Tuesday, December 17, 2013

Why in Business driven information its the consumers view that matters

When doing the Business Data Lake pieces it took me back to a view that I had around SOA in that you should take the consumers view when designing a service.  This I think is more critical when looking at analytics and reporting where it really is all about the consumption.

What does this mean though to think about data from the consumers perspective?  We've all had the '3 V's' shoved at us and mostly realised the one that counts in Big Data is actually value.  So taking a Business SOA look at data means that you need to think about the business view and crucially the business value to understand what this actually means.

To this I'd say there are three ways that you can measure whether something is business driven or not
  1. The Natural View - is the view on information being presented one that is naturally understandable by a given part of the business
  2. Value based cost - does the cost being charged reflect the value being delivered
  3. Dynamic Performance - ramp-up, ramp-down as the demand requires
These come back to a mantra I used a lot back when I was talking about the true impact of SOA on an IT estate: Create an IT estate that looks like the business, evolves like the business and is costed based on the business value it delivers.

With SOA in the operational sense this meant having a clear Business Service Architecture and that thinking now applies to Data.  There is no difference between the business views and KPIs between the operational and post-transactional world, indeed the more that analytics becomes the difference in operations the less that difference can be tolerated.

The difference however is in how information is accessed.  In the operational world when you want information from another domain you request it on demand.  In the post transactional world however this is about providing access to the landed (stored) information from other areas in the context that a given domain wants to see it.  Its here that new technologies add value as they enable that distillation to be done into the right business context, indeed enabling the same information to be distilled by different business areas in the right way for their context.

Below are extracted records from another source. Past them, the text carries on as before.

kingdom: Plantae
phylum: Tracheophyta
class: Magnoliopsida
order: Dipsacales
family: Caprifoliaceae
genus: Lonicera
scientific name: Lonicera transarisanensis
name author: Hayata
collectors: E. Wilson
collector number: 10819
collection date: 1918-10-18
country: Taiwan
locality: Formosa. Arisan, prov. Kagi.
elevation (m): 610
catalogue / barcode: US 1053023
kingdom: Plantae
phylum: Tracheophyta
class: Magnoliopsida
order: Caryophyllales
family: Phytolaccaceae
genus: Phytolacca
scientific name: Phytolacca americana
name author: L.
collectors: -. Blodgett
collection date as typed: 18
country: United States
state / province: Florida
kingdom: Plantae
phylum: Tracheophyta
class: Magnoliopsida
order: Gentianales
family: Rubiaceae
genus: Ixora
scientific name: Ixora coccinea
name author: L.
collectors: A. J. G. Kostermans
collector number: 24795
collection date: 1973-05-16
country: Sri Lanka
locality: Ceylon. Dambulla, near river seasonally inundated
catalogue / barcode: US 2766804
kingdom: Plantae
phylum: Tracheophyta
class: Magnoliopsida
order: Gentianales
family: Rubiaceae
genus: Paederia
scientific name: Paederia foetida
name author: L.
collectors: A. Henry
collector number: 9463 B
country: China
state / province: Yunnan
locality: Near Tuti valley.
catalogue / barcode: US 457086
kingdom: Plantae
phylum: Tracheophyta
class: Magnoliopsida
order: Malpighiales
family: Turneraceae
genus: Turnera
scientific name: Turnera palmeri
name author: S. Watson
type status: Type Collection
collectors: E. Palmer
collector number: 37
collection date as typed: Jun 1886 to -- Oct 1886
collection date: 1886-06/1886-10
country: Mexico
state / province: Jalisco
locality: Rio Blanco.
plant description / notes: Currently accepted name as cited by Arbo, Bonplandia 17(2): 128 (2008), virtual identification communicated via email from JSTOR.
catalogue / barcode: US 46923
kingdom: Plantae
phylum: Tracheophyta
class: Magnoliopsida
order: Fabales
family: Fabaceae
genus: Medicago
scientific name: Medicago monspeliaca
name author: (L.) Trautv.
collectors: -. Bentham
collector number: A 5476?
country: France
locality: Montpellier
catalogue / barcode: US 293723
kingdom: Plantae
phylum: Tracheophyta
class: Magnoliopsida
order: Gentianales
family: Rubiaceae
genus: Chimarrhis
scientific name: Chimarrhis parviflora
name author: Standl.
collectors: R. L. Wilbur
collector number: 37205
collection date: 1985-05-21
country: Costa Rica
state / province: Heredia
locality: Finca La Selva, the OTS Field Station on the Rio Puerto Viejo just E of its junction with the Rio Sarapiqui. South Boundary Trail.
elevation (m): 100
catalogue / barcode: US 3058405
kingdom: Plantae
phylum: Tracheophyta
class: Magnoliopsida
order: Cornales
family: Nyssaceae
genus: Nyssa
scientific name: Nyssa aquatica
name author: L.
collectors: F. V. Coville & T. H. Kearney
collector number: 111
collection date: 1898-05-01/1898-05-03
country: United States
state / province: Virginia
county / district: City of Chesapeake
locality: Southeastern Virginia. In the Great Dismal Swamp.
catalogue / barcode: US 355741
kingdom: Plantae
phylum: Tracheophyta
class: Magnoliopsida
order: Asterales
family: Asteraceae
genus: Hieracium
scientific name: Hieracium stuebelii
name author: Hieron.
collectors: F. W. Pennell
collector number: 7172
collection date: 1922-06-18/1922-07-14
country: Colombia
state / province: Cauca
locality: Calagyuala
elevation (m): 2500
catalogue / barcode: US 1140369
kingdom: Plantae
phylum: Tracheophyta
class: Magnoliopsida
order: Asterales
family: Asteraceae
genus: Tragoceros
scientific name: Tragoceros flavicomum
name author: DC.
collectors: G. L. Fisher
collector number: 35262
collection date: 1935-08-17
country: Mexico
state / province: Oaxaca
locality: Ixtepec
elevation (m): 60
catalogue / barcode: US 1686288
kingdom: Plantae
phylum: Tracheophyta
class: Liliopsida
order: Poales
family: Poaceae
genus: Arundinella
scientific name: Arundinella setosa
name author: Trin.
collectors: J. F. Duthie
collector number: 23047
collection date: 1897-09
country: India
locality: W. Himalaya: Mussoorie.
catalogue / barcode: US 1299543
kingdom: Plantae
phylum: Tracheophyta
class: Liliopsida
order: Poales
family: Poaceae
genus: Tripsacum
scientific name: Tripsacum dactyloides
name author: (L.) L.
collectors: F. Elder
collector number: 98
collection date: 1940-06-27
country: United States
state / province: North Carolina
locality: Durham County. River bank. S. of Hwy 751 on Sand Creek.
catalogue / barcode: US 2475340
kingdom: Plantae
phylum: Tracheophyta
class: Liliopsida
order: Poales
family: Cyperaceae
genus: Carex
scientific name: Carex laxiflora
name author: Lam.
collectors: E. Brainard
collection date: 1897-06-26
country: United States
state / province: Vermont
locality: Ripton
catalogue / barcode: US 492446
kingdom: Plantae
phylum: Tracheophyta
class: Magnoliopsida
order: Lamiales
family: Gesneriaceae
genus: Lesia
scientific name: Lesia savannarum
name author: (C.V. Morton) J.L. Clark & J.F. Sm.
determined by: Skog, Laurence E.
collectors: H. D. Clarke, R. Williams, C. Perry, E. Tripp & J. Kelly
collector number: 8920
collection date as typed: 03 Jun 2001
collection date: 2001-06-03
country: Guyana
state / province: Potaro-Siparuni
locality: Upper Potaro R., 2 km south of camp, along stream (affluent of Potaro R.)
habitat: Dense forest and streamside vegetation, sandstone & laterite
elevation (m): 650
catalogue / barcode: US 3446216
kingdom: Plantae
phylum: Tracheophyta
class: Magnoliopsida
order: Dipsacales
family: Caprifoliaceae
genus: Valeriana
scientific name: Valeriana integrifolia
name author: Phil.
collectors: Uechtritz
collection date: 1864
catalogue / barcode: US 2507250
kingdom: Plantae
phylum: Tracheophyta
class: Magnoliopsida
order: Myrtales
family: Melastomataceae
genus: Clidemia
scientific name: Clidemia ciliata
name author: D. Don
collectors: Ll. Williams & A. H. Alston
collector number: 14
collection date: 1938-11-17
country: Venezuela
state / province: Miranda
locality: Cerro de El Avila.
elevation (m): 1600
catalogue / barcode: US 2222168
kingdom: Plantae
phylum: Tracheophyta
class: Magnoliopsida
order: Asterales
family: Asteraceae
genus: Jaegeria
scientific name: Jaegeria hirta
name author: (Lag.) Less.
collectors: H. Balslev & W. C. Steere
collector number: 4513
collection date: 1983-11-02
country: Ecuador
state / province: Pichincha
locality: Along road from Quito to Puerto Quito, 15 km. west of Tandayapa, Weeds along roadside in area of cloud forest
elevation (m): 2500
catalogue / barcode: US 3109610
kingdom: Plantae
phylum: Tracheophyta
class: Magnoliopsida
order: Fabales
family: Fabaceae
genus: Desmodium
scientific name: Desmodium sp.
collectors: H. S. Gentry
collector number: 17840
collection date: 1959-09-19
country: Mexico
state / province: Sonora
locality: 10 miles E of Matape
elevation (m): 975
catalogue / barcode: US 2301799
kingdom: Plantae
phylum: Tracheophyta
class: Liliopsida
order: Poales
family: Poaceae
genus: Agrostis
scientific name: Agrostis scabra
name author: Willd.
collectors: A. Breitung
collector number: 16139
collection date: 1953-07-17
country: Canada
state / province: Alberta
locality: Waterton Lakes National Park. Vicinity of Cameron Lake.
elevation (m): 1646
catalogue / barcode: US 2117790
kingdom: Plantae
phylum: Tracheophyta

This is the same as you do in the operational space, requesting information from another business service and then converting the result into what makes sense in your local context.

By having a single consistent model between both the operational and post-transactional world you make integrating analytics much easier as you are not requiring your consumers to mentally shift between an operational view and the local view.

So as with a business service architecture which represents the business model so now that business consumer view should be reflected in your analytical applications to create a single model for IT that spans both operations and analytics and now gives the business that local view, the natural view for them, of information.

Now to the other two pieces: Value based Cost and Dynamic Performance.  These two are linked as value is not something that is fixed over time, closing the books is something where high performance is justified at a quarter end or other accounting deadline, but having a high performance solution when not required is wasted cost.

Therefore the new generation of solutions are about Elastic Analytics, that is analytics which can adapt and change based on the business demand.  There needs to be an end to the 'I think I might need in memory so I'll put it all in-memory' or worse the 'Damn I had it all on disk and now I need in-memory'.

The future is about Analytics aligned to the business not aligned to an idealised IT view.